なんて言葉には出さないものの、なんか腹が立つ光の球を睨みつけてやる。
「そう睨むなブラザー。つまりは身勝手なデータの改ざんだからオレ様にももうどうすることもできないんだ。ハックっていえば分かりやすいか? 世界のバグが増える危険性があると規制されてる。ヒヒッ、またアンタみたいな奴が産まれたら大変だろ?」
なるほど……チートを使っている感覚か。勝手なデータの改ざんは許さんと。神様も意外と大変なのかもしれない。
「ていうか、こうやって話すのは大丈夫なのか?」
俺は純粋に気になったので聞いてみると、光はぽかんとし、頭に──頭では無いかもしれないが──ハテナマークを浮かべた。
「よく巫女だとか聖女だとかが神の声を聞くって設定を知らないのか? 地球のゲームにもあった気がするんだが」
「……もしかして神のお告げってやつ?」
「それだな。一人だけだが、選んで通話する事は許されているんだよ。今はまさにそれをしてるにすぎないってわけだ」
つまり、この神は俺を選んで通話をしているわけだから、他の人には通話が出来ないのか。

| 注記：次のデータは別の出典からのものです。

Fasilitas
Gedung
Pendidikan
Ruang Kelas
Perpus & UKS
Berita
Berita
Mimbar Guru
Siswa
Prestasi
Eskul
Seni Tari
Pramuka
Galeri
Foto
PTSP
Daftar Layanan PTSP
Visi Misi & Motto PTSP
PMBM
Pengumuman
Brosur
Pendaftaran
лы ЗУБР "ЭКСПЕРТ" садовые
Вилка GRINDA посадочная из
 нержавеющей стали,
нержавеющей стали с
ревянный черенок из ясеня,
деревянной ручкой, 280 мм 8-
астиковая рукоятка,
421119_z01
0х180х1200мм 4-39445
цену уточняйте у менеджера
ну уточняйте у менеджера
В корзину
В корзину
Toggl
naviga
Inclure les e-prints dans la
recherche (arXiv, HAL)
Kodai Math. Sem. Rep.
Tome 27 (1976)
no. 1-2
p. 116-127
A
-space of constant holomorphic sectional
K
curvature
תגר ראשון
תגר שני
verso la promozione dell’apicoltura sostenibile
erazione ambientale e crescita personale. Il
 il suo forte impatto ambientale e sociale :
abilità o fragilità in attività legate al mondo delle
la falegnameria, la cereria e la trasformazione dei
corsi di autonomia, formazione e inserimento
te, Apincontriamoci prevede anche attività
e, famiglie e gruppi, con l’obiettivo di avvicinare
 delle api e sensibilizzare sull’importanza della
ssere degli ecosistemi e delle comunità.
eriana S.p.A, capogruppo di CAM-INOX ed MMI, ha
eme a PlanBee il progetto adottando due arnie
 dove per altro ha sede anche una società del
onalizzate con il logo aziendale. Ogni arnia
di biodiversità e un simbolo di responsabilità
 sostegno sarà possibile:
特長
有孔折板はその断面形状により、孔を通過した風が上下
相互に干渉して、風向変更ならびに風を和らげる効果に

というかあれは神のお告げなんかじゃなく、神と電話で通話している感じだったのか。てっきり一方的に神が話しているものだと思っていたんだが……なんだか夢が壊されたような気が――
「――待て。それなら俺は聖女としてやっていけるんじゃないか?」
「ステータスが低くて、治癒魔法も何も使えない奴が聖女だって? ヒヒッ、神の声が聞こえるなんて言って信じてくれる人は何人いるだろうな」
そうだった。俺本体の強さはこの世界の子ども以下だ。下手をしたら赤ちゃんにも負けているかも知れない。そんな奴が聖女だなんて言ってもまず信用されないだろう。病院に送られるのは目に見えている。
「なら予言とかできないのか? ほら、それで当たったらちょっとは信用されるかも知れないし」
「オレ様が予言? そんなの出来るわけないだろ。あくまでもオレ様が出来るのは世界の作成、データの改ざんだけだ。それしか知識無いしな」
なら一体どうやって聖女達は未来を予言したりできているのだろうか。神が適当を言っているんだろうか。

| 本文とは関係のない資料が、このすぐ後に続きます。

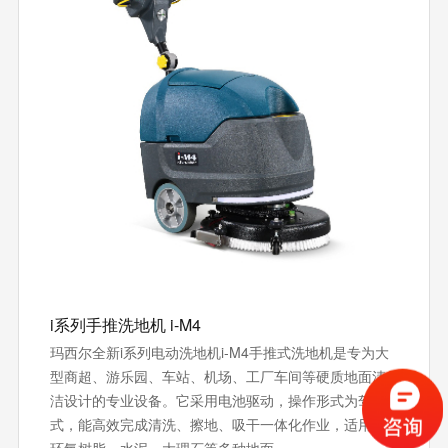
i系列手推洗地机 i-M4
玛西尔全新i系列电动洗地机i-M4手推式洗地机是专为大
型商超、游乐园、车站、机场、工厂车间等硬质地面清
洁设计的专业设备。它采用电池驱动，操作形式为驾驶
式，能高效完成清洗、擦地、吸干一体化作业，适用于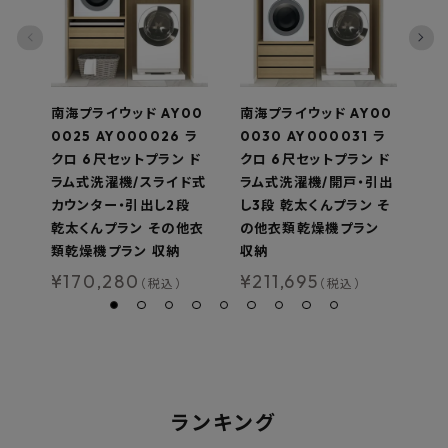
南海プライウッド AY00
南海プライウッド AY00
南
0025 AY000026 ラ
0030 AY000031 ラ
ュ
クロ 6尺セットプラン ド
クロ 6尺セットプラン ド
ラ
ラム式洗濯機/スライド式
ラム式洗濯機/開戸・引出
0
カウンター・引出し2段
し3段 乾太くんプラン そ
¥
乾太くんプラン その他衣
の他衣類乾燥機プラン
類乾燥機プラン 収納
収納
¥
170,280
¥
211,695
（税込）
（税込）
ランキング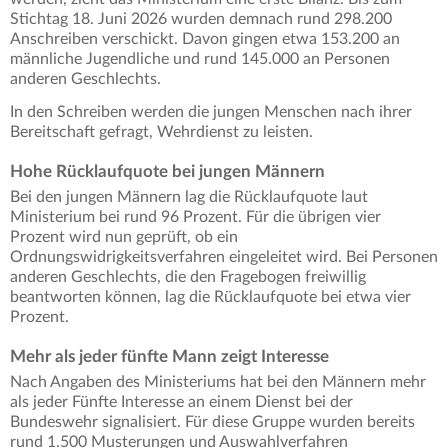
Stichtag 18. Juni 2026 wurden demnach rund 298.200
Anschreiben verschickt. Davon gingen etwa 153.200 an
männliche Jugendliche und rund 145.000 an Personen
anderen Geschlechts.
In den Schreiben werden die jungen Menschen nach ihrer
Bereitschaft gefragt, Wehrdienst zu leisten.
Hohe Rücklaufquote bei jungen Männern
Bei den jungen Männern lag die Rücklaufquote laut
Ministerium bei rund 96 Prozent. Für die übrigen vier
Prozent wird nun geprüft, ob ein
Ordnungswidrigkeitsverfahren eingeleitet wird. Bei Personen
anderen Geschlechts, die den Fragebogen freiwillig
beantworten können, lag die Rücklaufquote bei etwa vier
Prozent.
Mehr als jeder fünfte Mann zeigt Interesse
Nach Angaben des Ministeriums hat bei den Männern mehr
als jeder Fünfte Interesse an einem Dienst bei der
Bundeswehr signalisiert. Für diese Gruppe wurden bereits
rund 1.500 Musterungen und Auswahlverfahren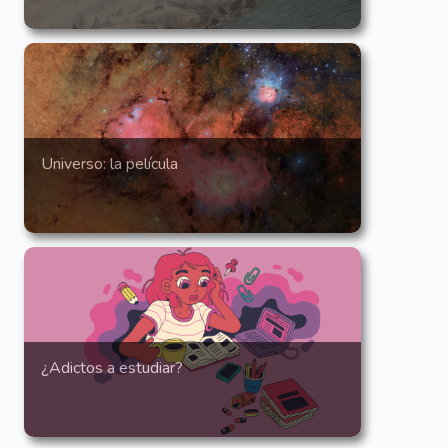
Universo: la película
¿Adictos a estudiar?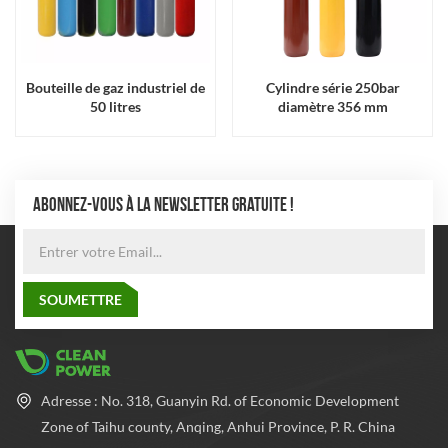
Bouteille de gaz industriel de
Cylindre série 250bar
50 litres
diamètre 356 mm
ABONNEZ-VOUS À LA NEWSLETTER GRATUITE !
Adresse : No. 318, Guanyin Rd. of Economic Development
Zone of Taihu county, Anqing, Anhui Province, P. R. China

「なんだその顔は。オレ様以外にも神様ってのは存在するに決まってるだろ? 大規模なゲームは複数人で作るもんだ。オレ様は世界の設計部分、つまり創造。イベントの作成をしてる奴はまた別だ」
そんなもんか……まぁ確かに、神話とか見ても色々な神様が存在していたっけ。それなら人間がやってることって神様となんら変わらない感じになるけど……この神様を見てると俺の予想が外れていないような気がしてくる。多分本当に変わらないんだろう。
「で、こっからどうするんだブラザー」
「どうするって言われてもなぁ」
俺は寝転がると、やることも無いのでステータスを表示させる。
……やはり低い。何度見ても低い。スライムもスライムで何度見ても高すぎる。というかレベルが1000を越えている時点で最初の敵失格だろ!
「取り敢えずここにいてもあれだ。街にでも向かったらどうだ? ほら、見えるだろ?」
神様は光の身体を動かして視線を誘導してくれる。そこに映し出されるのは大きな石の壁。

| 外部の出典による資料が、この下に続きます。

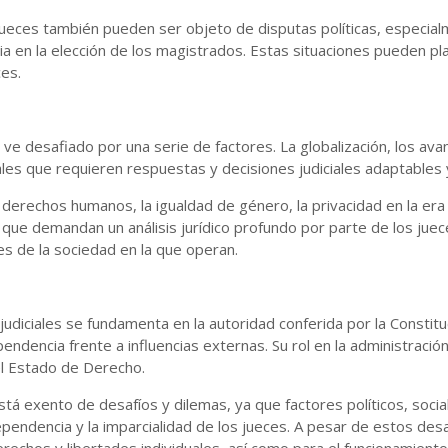
jueces también pueden ser objeto de disputas políticas, especia
cia en la elección de los magistrados. Estas situaciones pueden pla
ces.
 ve desafiado por una serie de factores. La globalización, los ava
es que requieren respuestas y decisiones judiciales adaptables y
rechos humanos, la igualdad de género, la privacidad en la era di
 que demandan un análisis jurídico profundo por parte de los ju
es de la sociedad en la que operan.
judiciales se fundamenta en la autoridad conferida por la Constitu
endencia frente a influencias externas. Su rol en la administració
el Estado de Derecho.
tá exento de desafíos y dilemas, ya que factores políticos, sociale
ependencia y la imparcialidad de los jueces. A pesar de estos desa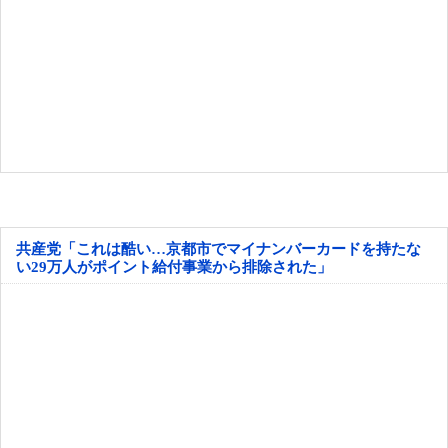
共産党「これは酷い…京都市でマイナンバーカードを持たな
い29万人がポイント給付事業から排除された」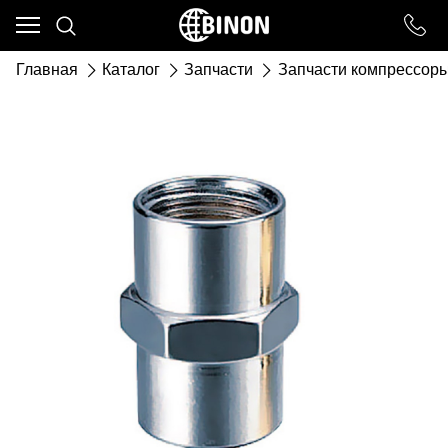
Ваш город - ст. Каневская,
угадали?
Главная
Каталог
Запчасти
Запчасти компрессор
ДА
НЕТ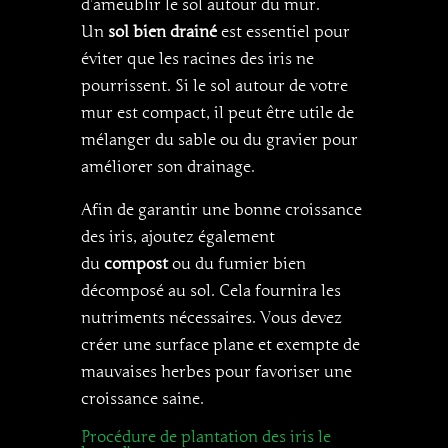
d’ameublir le sol autour du mur.
Un
sol bien drainé
est essentiel pour
éviter que les racines des iris ne
pourrissent. Si le sol autour de votre
mur est compact, il peut être utile de
mélanger du sable ou du gravier pour
améliorer son drainage.
Afin de garantir une bonne croissance
des iris, ajoutez également
du
compost
ou du fumier bien
décomposé au sol. Cela fournira les
nutriments nécessaires. Vous devez
créer une surface plane et exempte de
mauvaises herbes pour favoriser une
croissance saine.
Procédure de plantation des iris le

……さっきから視界にちらちらと見えていたが、やはりあれは街だったか。
俺は起き上がると、離れた場所に存在する石の壁を視界の中央に捉えた。
なんか街っぽいなぁって感じがしていたからあまり驚きはしないけど、物凄く大きい。都心にあるビルの集合体を見ている感覚とはまた違った感じで、何もないだだっ広い草原の中に佇む石の壁、その存在感はとてつもなく大きく感じてしまう。
「なら向かうか――」
「危ないッ!!」
焦燥感に駆られるぐらいの緊張感を感じる声。俺はびっくりしながらも声のした真後ろを向くと、その光景に目を見開くことしかできなかった。
だが気付いた時にはもう遅い。俺の目の前にはいつの間に飛びついて来ていたのか、先程のスライムであろうモンスターが視界いっぱいに埋め尽くされていた。
離れていた。それこそ百メートルは超えていただろう。だが、一秒も経たないうちに俺の元までやってきた。さっきまで俺の顔に太陽の光が当たっていたのに、今では当たっていない。それがスライムの動きの速さを何よりも物語っていた。
──あぁ、これは死んだ。
俺は成すすべもなく、スローモーションになったスライムの突進が俺の顔に当たるのをただただ待つことしかできなかった。